Department of Mathematics, Nanjing University of Science and Technology, Nanjing, 210094, P. R. China.
Institute of Computing Technology, Chinese Academy of Sciences, University of Chinese Academy of Sciences, Beijing, 100190, P. R. China.
Med Phys. 2021 Mar;48(3):1197-1210. doi: 10.1002/mp.14676. Epub 2021 Feb 6.
Accurate segmentation of lung and infection in COVID-19 computed tomography (CT) scans plays an important role in the quantitative management of patients. Most of the existing studies are based on large and private annotated datasets that are impractical to obtain from a single institution, especially when radiologists are busy fighting the coronavirus disease. Furthermore, it is hard to compare current COVID-19 CT segmentation methods as they are developed on different datasets, trained in different settings, and evaluated with different metrics.
To promote the development of data-efficient deep learning methods, in this paper, we built three benchmarks for lung and infection segmentation based on 70 annotated COVID-19 cases, which contain current active research areas, for example, few-shot learning, domain generalization, and knowledge transfer. For a fair comparison among different segmentation methods, we also provide standard training, validation and testing splits, evaluation metrics and, the corresponding code.
Based on the state-of-the-art network, we provide more than 40 pretrained baseline models, which not only serve as out-of-the-box segmentation tools but also save computational time for researchers who are interested in COVID-19 lung and infection segmentation. We achieve average dice similarity coefficient (DSC) scores of 97.3%, 97.7%, and 67.3% and average normalized surface dice (NSD) scores of 90.6%, 91.4%, and 70.0% for left lung, right lung, and infection, respectively.
To the best of our knowledge, this work presents the first data-efficient learning benchmark for medical image segmentation, and the largest number of pretrained models up to now.
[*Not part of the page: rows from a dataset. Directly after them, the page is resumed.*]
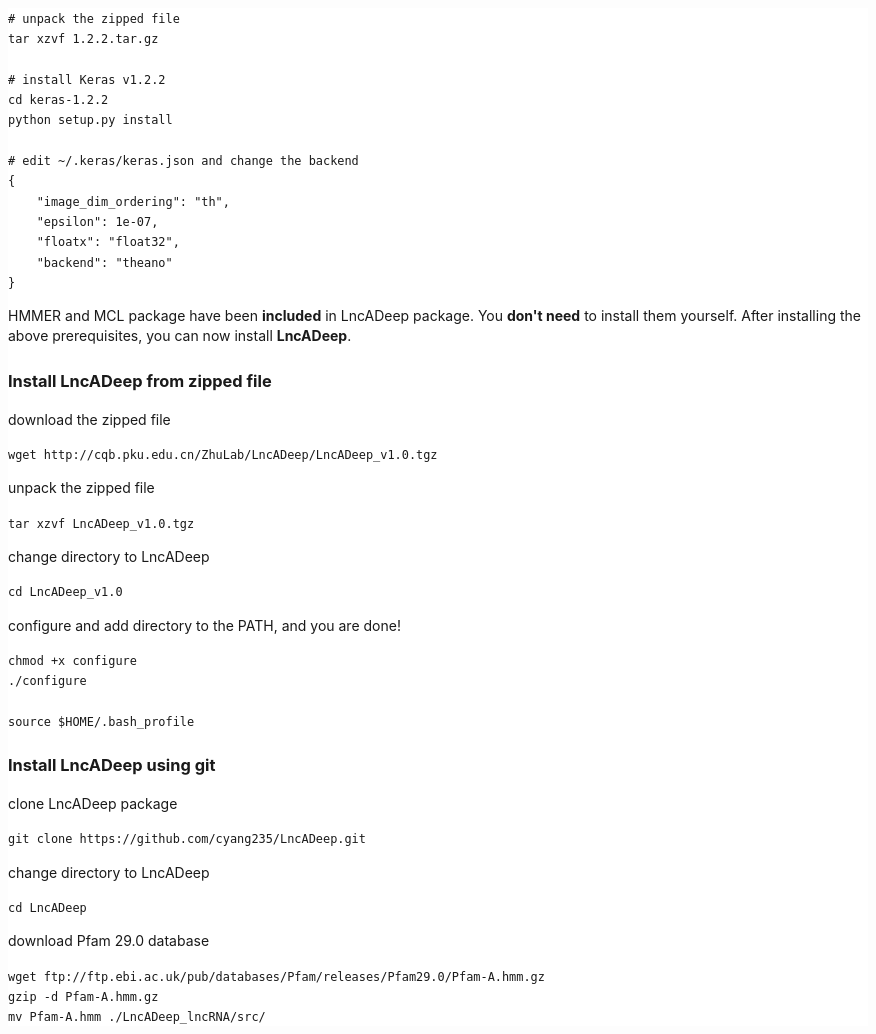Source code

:     # unpack the zipped file
    tar xzvf 1.2.2.tar.gz

    # install Keras v1.2.2
    cd keras-1.2.2
    python setup.py install

    # edit ~/.keras/keras.json and change the backend
    {
        "image_dim_ordering": "th",
        "epsilon": 1e-07,
        "floatx": "float32",
        "backend": "theano"
    }


HMMER and MCL package have been **included** in LncADeep package. You **don't need** to install them yourself.
After installing the above prerequisites, you can now install **LncADeep**.

### Install LncADeep from zipped file 

download the zipped file 

    wget http://cqb.pku.edu.cn/ZhuLab/LncADeep/LncADeep_v1.0.tgz 
    
unpack the zipped file 

    tar xzvf LncADeep_v1.0.tgz
    
change directory to LncADeep

    cd LncADeep_v1.0

configure and add directory to the PATH, and you are done!

    chmod +x configure
    ./configure

    source $HOME/.bash_profile
    

### Install LncADeep using git

clone LncADeep package

    git clone https://github.com/cyang235/LncADeep.git
    
change directory to LncADeep

    cd LncADeep

download Pfam 29.0 database

    wget ftp://ftp.ebi.ac.uk/pub/databases/Pfam/releases/Pfam29.0/Pfam-A.hmm.gz
    gzip -d Pfam-A.hmm.gz
    mv Pfam-A.hmm ./LncADeep_lncRNA/src/
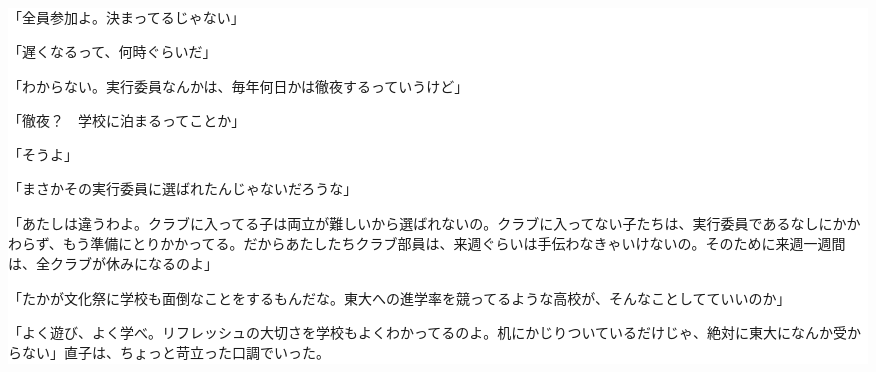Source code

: 「全員参加よ。決まってるじゃない」

「遅くなるって、何時ぐらいだ」

「わからない。実行委員なんかは、毎年何日かは徹夜するっていうけど」

「徹夜？　学校に泊まるってことか」

「そうよ」

「まさかその実行委員に選ばれたんじゃないだろうな」

「あたしは違うわよ。クラブに入ってる子は両立が難しいから選ばれないの。クラブに入ってない子たちは、実行委員であるなしにかかわらず、もう準備にとりかかってる。だからあたしたちクラブ部員は、来週ぐらいは手伝わなきゃいけないの。そのために来週一週間は、全クラブが休みになるのよ」

「たかが文化祭に学校も面倒なことをするもんだな。東大への進学率を競ってるような高校が、そんなことしてていいのか」

「よく遊び、よく学べ。リフレッシュの大切さを学校もよくわかってるのよ。机にかじりついているだけじゃ、絶対に東大になんか受からない」直子は、ちょっと苛立った口調でいった。


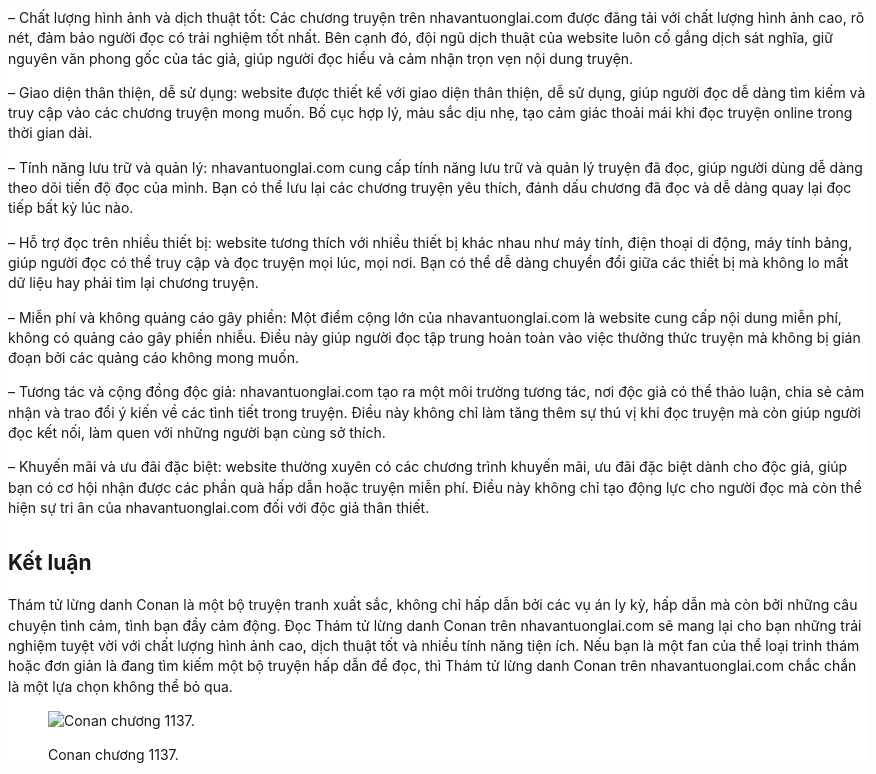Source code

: – Chất lượng hình ảnh và dịch thuật tốt: Các chương truyện trên nhavantuonglai.com được đăng tải với chất lượng hình ảnh cao, rõ nét, đảm bảo người đọc có trải nghiệm tốt nhất. Bên cạnh đó, đội ngũ dịch thuật của website luôn cố gắng dịch sát nghĩa, giữ nguyên văn phong gốc của tác giả, giúp người đọc hiểu và cảm nhận trọn vẹn nội dung truyện.

– Giao diện thân thiện, dễ sử dụng: website được thiết kế với giao diện thân thiện, dễ sử dụng, giúp người đọc dễ dàng tìm kiếm và truy cập vào các chương truyện mong muốn. Bố cục hợp lý, màu sắc dịu nhẹ, tạo cảm giác thoải mái khi đọc truyện online trong thời gian dài.

– Tính năng lưu trữ và quản lý: nhavantuonglai.com cung cấp tính năng lưu trữ và quản lý truyện đã đọc, giúp người dùng dễ dàng theo dõi tiến độ đọc của mình. Bạn có thể lưu lại các chương truyện yêu thích, đánh dấu chương đã đọc và dễ dàng quay lại đọc tiếp bất kỳ lúc nào.

– Hỗ trợ đọc trên nhiều thiết bị: website tương thích với nhiều thiết bị khác nhau như máy tính, điện thoại di động, máy tính bảng, giúp người đọc có thể truy cập và đọc truyện mọi lúc, mọi nơi. Bạn có thể dễ dàng chuyển đổi giữa các thiết bị mà không lo mất dữ liệu hay phải tìm lại chương truyện.

– Miễn phí và không quảng cáo gây phiền: Một điểm cộng lớn của nhavantuonglai.com là website cung cấp nội dung miễn phí, không có quảng cáo gây phiền nhiễu. Điều này giúp người đọc tập trung hoàn toàn vào việc thưởng thức truyện mà không bị gián đoạn bởi các quảng cáo không mong muốn.

– Tương tác và cộng đồng độc giả: nhavantuonglai.com tạo ra một môi trường tương tác, nơi độc giả có thể thảo luận, chia sẻ cảm nhận và trao đổi ý kiến về các tình tiết trong truyện. Điều này không chỉ làm tăng thêm sự thú vị khi đọc truyện mà còn giúp người đọc kết nối, làm quen với những người bạn cùng sở thích.

– Khuyến mãi và ưu đãi đặc biệt: website thường xuyên có các chương trình khuyến mãi, ưu đãi đặc biệt dành cho độc giả, giúp bạn có cơ hội nhận được các phần quà hấp dẫn hoặc truyện miễn phí. Điều này không chỉ tạo động lực cho người đọc mà còn thể hiện sự tri ân của nhavantuonglai.com đối với độc giả thân thiết.

## Kết luận

Thám tử lừng danh Conan là một bộ truyện tranh xuất sắc, không chỉ hấp dẫn bởi các vụ án ly kỳ, hấp dẫn mà còn bởi những câu chuyện tình cảm, tình bạn đầy cảm động. Đọc Thám tử lừng danh Conan trên nhavantuonglai.com sẽ mang lại cho bạn những trải nghiệm tuyệt vời với chất lượng hình ảnh cao, dịch thuật tốt và nhiều tính năng tiện ích. Nếu bạn là một fan của thể loại trinh thám hoặc đơn giản là đang tìm kiếm một bộ truyện hấp dẫn để đọc, thì Thám tử lừng danh Conan trên nhavantuonglai.com chắc chắn là một lựa chọn không thể bỏ qua.

<figure><img src="https://nhavantuonglai.com/image/cover/001-437.jpg" alt="Conan chương 1137." title="Conan chương 1137." height=100% width=100%><figcaption><p>Conan chương 1137.</p></figcaption></figure>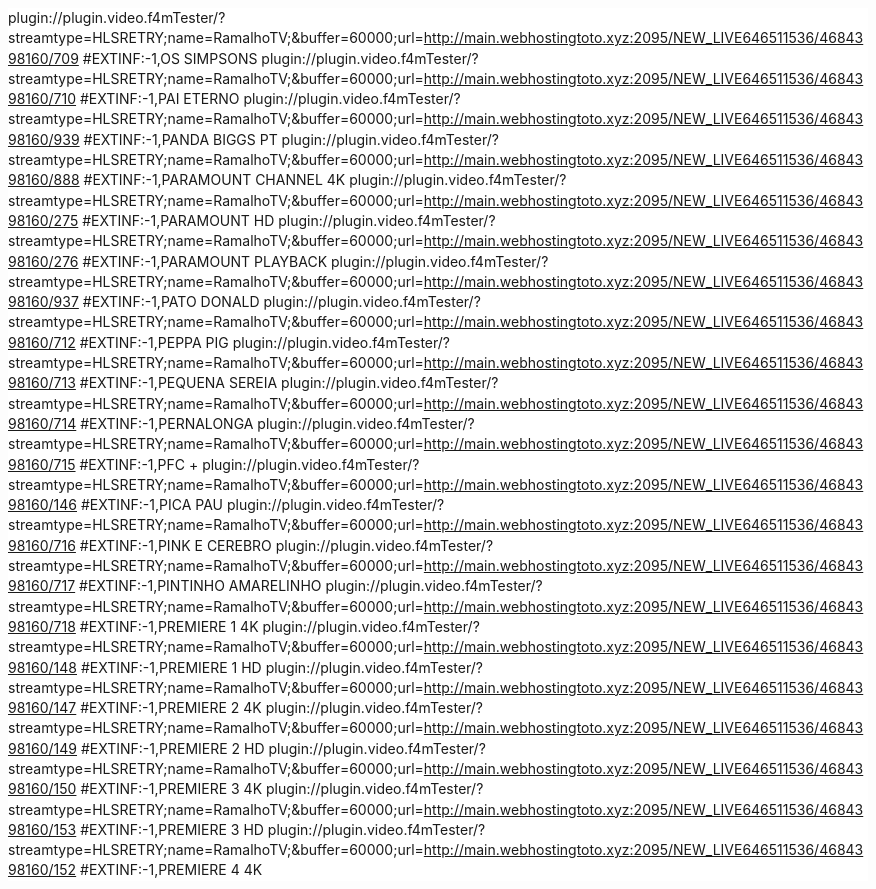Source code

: plugin://plugin.video.f4mTester/?streamtype=HLSRETRY;name=RamalhoTV;&buffer=60000;url=http://main.webhostingtoto.xyz:2095/NEW_LIVE646511536/4684398160/709
#EXTINF:-1,OS SIMPSONS
plugin://plugin.video.f4mTester/?streamtype=HLSRETRY;name=RamalhoTV;&buffer=60000;url=http://main.webhostingtoto.xyz:2095/NEW_LIVE646511536/4684398160/710
#EXTINF:-1,PAI ETERNO
plugin://plugin.video.f4mTester/?streamtype=HLSRETRY;name=RamalhoTV;&buffer=60000;url=http://main.webhostingtoto.xyz:2095/NEW_LIVE646511536/4684398160/939
#EXTINF:-1,PANDA BIGGS PT
plugin://plugin.video.f4mTester/?streamtype=HLSRETRY;name=RamalhoTV;&buffer=60000;url=http://main.webhostingtoto.xyz:2095/NEW_LIVE646511536/4684398160/888
#EXTINF:-1,PARAMOUNT CHANNEL 4K
plugin://plugin.video.f4mTester/?streamtype=HLSRETRY;name=RamalhoTV;&buffer=60000;url=http://main.webhostingtoto.xyz:2095/NEW_LIVE646511536/4684398160/275
#EXTINF:-1,PARAMOUNT HD
plugin://plugin.video.f4mTester/?streamtype=HLSRETRY;name=RamalhoTV;&buffer=60000;url=http://main.webhostingtoto.xyz:2095/NEW_LIVE646511536/4684398160/276
#EXTINF:-1,PARAMOUNT PLAYBACK
plugin://plugin.video.f4mTester/?streamtype=HLSRETRY;name=RamalhoTV;&buffer=60000;url=http://main.webhostingtoto.xyz:2095/NEW_LIVE646511536/4684398160/937
#EXTINF:-1,PATO DONALD
plugin://plugin.video.f4mTester/?streamtype=HLSRETRY;name=RamalhoTV;&buffer=60000;url=http://main.webhostingtoto.xyz:2095/NEW_LIVE646511536/4684398160/712
#EXTINF:-1,PEPPA PIG
plugin://plugin.video.f4mTester/?streamtype=HLSRETRY;name=RamalhoTV;&buffer=60000;url=http://main.webhostingtoto.xyz:2095/NEW_LIVE646511536/4684398160/713
#EXTINF:-1,PEQUENA SEREIA 
plugin://plugin.video.f4mTester/?streamtype=HLSRETRY;name=RamalhoTV;&buffer=60000;url=http://main.webhostingtoto.xyz:2095/NEW_LIVE646511536/4684398160/714
#EXTINF:-1,PERNALONGA
plugin://plugin.video.f4mTester/?streamtype=HLSRETRY;name=RamalhoTV;&buffer=60000;url=http://main.webhostingtoto.xyz:2095/NEW_LIVE646511536/4684398160/715
#EXTINF:-1,PFC +
plugin://plugin.video.f4mTester/?streamtype=HLSRETRY;name=RamalhoTV;&buffer=60000;url=http://main.webhostingtoto.xyz:2095/NEW_LIVE646511536/4684398160/146
#EXTINF:-1,PICA PAU
plugin://plugin.video.f4mTester/?streamtype=HLSRETRY;name=RamalhoTV;&buffer=60000;url=http://main.webhostingtoto.xyz:2095/NEW_LIVE646511536/4684398160/716
#EXTINF:-1,PINK E CEREBRO
plugin://plugin.video.f4mTester/?streamtype=HLSRETRY;name=RamalhoTV;&buffer=60000;url=http://main.webhostingtoto.xyz:2095/NEW_LIVE646511536/4684398160/717
#EXTINF:-1,PINTINHO AMARELINHO
plugin://plugin.video.f4mTester/?streamtype=HLSRETRY;name=RamalhoTV;&buffer=60000;url=http://main.webhostingtoto.xyz:2095/NEW_LIVE646511536/4684398160/718
#EXTINF:-1,PREMIERE 1 4K
plugin://plugin.video.f4mTester/?streamtype=HLSRETRY;name=RamalhoTV;&buffer=60000;url=http://main.webhostingtoto.xyz:2095/NEW_LIVE646511536/4684398160/148
#EXTINF:-1,PREMIERE 1 HD
plugin://plugin.video.f4mTester/?streamtype=HLSRETRY;name=RamalhoTV;&buffer=60000;url=http://main.webhostingtoto.xyz:2095/NEW_LIVE646511536/4684398160/147
#EXTINF:-1,PREMIERE 2 4K
plugin://plugin.video.f4mTester/?streamtype=HLSRETRY;name=RamalhoTV;&buffer=60000;url=http://main.webhostingtoto.xyz:2095/NEW_LIVE646511536/4684398160/149
#EXTINF:-1,PREMIERE 2 HD
plugin://plugin.video.f4mTester/?streamtype=HLSRETRY;name=RamalhoTV;&buffer=60000;url=http://main.webhostingtoto.xyz:2095/NEW_LIVE646511536/4684398160/150
#EXTINF:-1,PREMIERE 3 4K
plugin://plugin.video.f4mTester/?streamtype=HLSRETRY;name=RamalhoTV;&buffer=60000;url=http://main.webhostingtoto.xyz:2095/NEW_LIVE646511536/4684398160/153
#EXTINF:-1,PREMIERE 3 HD
plugin://plugin.video.f4mTester/?streamtype=HLSRETRY;name=RamalhoTV;&buffer=60000;url=http://main.webhostingtoto.xyz:2095/NEW_LIVE646511536/4684398160/152
#EXTINF:-1,PREMIERE 4 4K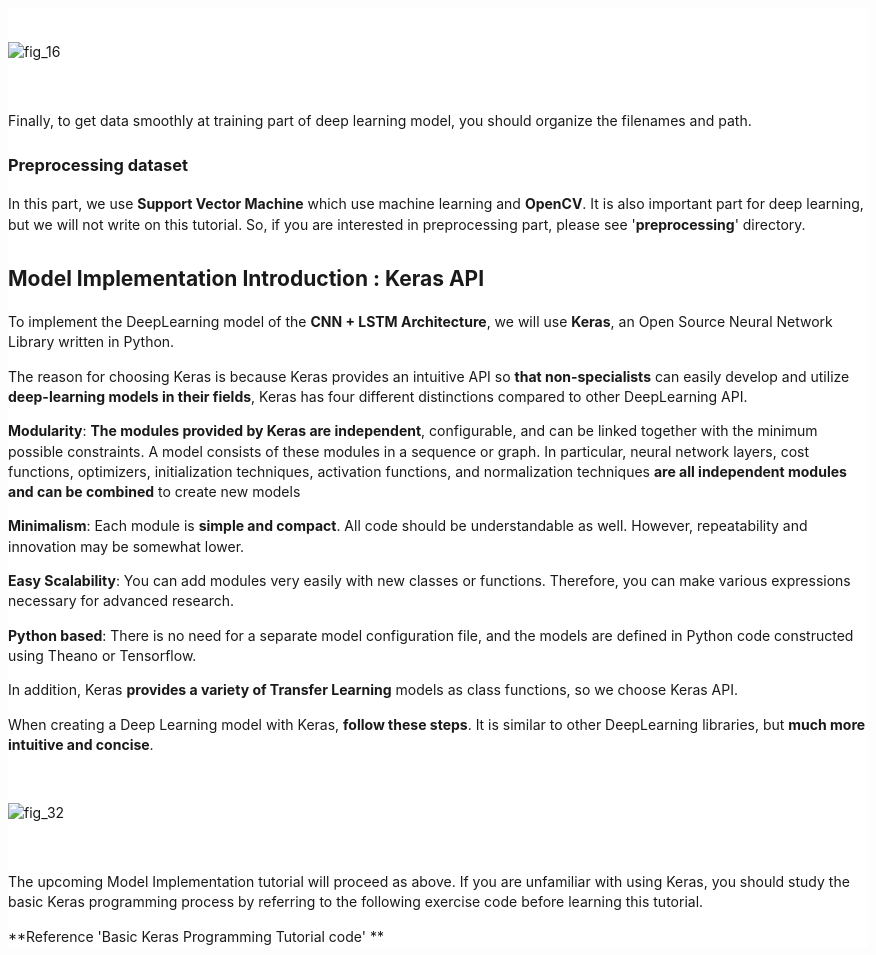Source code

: <br />

![fig_16](./figures/fig_16.png)

<br />

  Finally, to get data smoothly at training part of deep learning model, you should organize the filenames and path.

### Preprocessing dataset

  In this part, we use **Support Vector Machine** which use machine learning and **OpenCV**. It is also important part for deep learning, but we will not write on this tutorial. So, if you are interested in preprocessing part, please see '**preprocessing**' directory.
  
## Model Implementation Introduction : Keras API

  To implement the DeepLearning model of the **CNN + LSTM Architecture**, we will use **Keras**, an Open Source Neural Network Library written in Python.
  
  The reason for choosing Keras is because Keras provides an intuitive API so **that non-specialists** can easily develop and utilize **deep-learning models in their fields**, Keras has four different distinctions compared to other DeepLearning API. 

  **Modularity**: **The modules provided by Keras are independent**, configurable, and can be linked together with the minimum possible constraints. A model consists of these modules in a sequence or graph. In particular, neural network layers, cost functions, optimizers, initialization techniques, activation functions, and normalization techniques **are all independent modules and can be combined** to create new models

  **Minimalism**: Each module is **simple and compact**. All code should be understandable as well. However, repeatability and innovation may be somewhat lower.

  **Easy Scalability**: You can add modules very easily with new classes or functions. Therefore, you can make various expressions necessary for advanced research.

  **Python based**: There is no need for a separate model configuration file, and the models are defined in Python code constructed using Theano or Tensorflow.

  In addition, Keras **provides a variety of Transfer Learning** models as class functions, so we choose Keras API.

  When creating a Deep Learning model with Keras, **follow these steps**. It is similar to other DeepLearning libraries, but **much more intuitive and concise**.

<br />

![fig_32](./figures/fig_32.png)

<br />

The upcoming Model Implementation tutorial will proceed as above.
If you are unfamiliar with using Keras, you should study the basic Keras programming process by referring to the following exercise code before learning this tutorial.

**Reference 'Basic Keras Programming Tutorial code' **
All these resources are publicly available, and our work lays the foundation for promoting the development of deep learning methods for efficient COVID-19 CT segmentation with limited data.
在 COVID-19 计算机断层扫描(CT)扫描中准确分割肺部和感染区域对于患者的定量管理至关重要。现有的大多数研究都是基于大型的、私人标注的数据集,从单个机构获取这些数据集是不切实际的,尤其是当放射科医生忙于抗击冠状病毒病时。此外,由于现有的 COVID-19 CT 分割方法是在不同的数据集上开发的,在不同的环境中进行训练,并使用不同的指标进行评估,因此很难进行比较。
为了促进数据高效的深度学习方法的发展,本文基于 70 个标注的 COVID-19 病例构建了三个肺部和感染分割基准,其中包含了当前的活跃研究领域,例如少样本学习、领域泛化和知识转移。为了在不同的分割方法之间进行公平的比较,我们还提供了标准的训练、验证和测试分割、评估指标和相应的代码。
基于最先进的网络,我们提供了超过 40 个预训练的基线模型,这些模型不仅可以作为即插即用的分割工具,还可以为对 COVID-19 肺部和感染分割感兴趣的研究人员节省计算时间。我们分别实现了左肺、右肺和感染的平均骰子相似系数(DSC)得分 97.3%、97.7%和 67.3%,以及平均归一化表面 DSC(NSD)得分 90.6%、91.4%和 70.0%。
据我们所知,这是第一篇针对医学图像分割的高效学习基准的工作,也是迄今为止提供的预训练模型数量最多的工作。所有这些资源都是公开可用的,我们的工作为促进使用有限数据的高效 COVID-19 CT 分割的深度学习方法的发展奠定了基础。